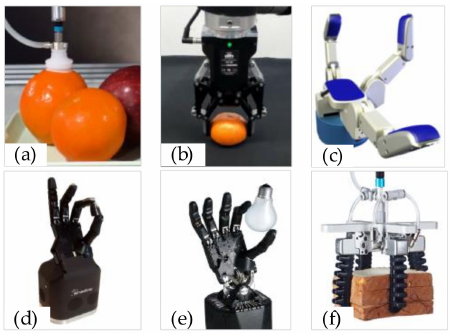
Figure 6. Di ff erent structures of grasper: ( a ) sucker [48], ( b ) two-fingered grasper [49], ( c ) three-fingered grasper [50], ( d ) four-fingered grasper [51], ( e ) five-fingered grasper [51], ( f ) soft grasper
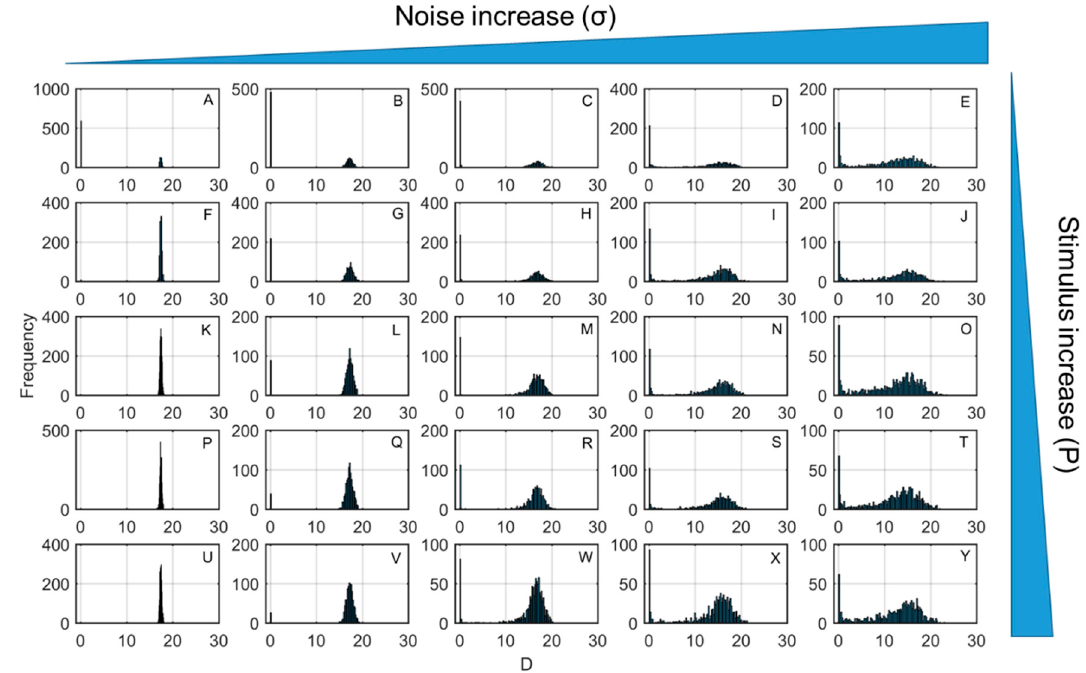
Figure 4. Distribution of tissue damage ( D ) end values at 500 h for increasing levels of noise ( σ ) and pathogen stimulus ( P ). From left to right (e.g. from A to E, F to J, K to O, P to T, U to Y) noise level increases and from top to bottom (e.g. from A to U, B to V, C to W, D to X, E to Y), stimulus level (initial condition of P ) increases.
------------------------------------------------------------
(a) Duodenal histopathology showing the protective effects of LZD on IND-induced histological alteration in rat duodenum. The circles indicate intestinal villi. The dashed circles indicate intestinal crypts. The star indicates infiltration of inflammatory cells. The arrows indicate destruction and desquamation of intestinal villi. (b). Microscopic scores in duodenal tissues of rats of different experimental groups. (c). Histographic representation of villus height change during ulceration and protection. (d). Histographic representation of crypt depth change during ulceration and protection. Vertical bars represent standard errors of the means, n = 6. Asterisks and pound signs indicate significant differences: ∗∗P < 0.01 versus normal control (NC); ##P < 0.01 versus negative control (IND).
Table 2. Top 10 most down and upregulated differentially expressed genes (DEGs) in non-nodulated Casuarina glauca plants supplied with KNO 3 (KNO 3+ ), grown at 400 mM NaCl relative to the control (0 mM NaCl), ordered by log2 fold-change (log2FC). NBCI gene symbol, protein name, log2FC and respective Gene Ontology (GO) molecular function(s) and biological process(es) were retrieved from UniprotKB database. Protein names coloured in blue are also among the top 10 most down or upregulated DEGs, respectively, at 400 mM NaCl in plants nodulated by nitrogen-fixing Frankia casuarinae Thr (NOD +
------------------------------------------------------------
> EXERCISE AIM: In the listing above, locate the line with "(a) Duodenal histopathology" and the line with "Table 2. Top", then extract exactly those lines and every line between them, and nothing more.

> ANSWER BOX:
(a) Duodenal histopathology showing the protective effects of LZD on IND-induced histological alteration in rat duodenum. The circles indicate intestinal villi. The dashed circles indicate intestinal crypts. The star indicates infiltration of inflammatory cells. The arrows indicate destruction and desquamation of intestinal villi. (b). Microscopic scores in duodenal tissues of rats of different experimental groups. (c). Histographic representation of villus height change during ulceration and protection. (d). Histographic representation of crypt depth change during ulceration and protection. Vertical bars represent standard errors of the means, n = 6. Asterisks and pound signs indicate significant differences: ∗∗P < 0.01 versus normal control (NC); ##P < 0.01 versus negative control (IND).
Table 2. Top 10 most down and upregulated differentially expressed genes (DEGs) in non-nodulated Casuarina glauca plants supplied with KNO 3 (KNO 3+ ), grown at 400 mM NaCl relative to the control (0 mM NaCl), ordered by log2 fold-change (log2FC). NBCI gene symbol, protein name, log2FC and respective Gene Ontology (GO) molecular function(s) and biological process(es) were retrieved from UniprotKB database. Protein names coloured in blue are also among the top 10 most down or upregulated DEGs, respectively, at 400 mM NaCl in plants nodulated by nitrogen-fixing Frankia casuarinae Thr (NOD +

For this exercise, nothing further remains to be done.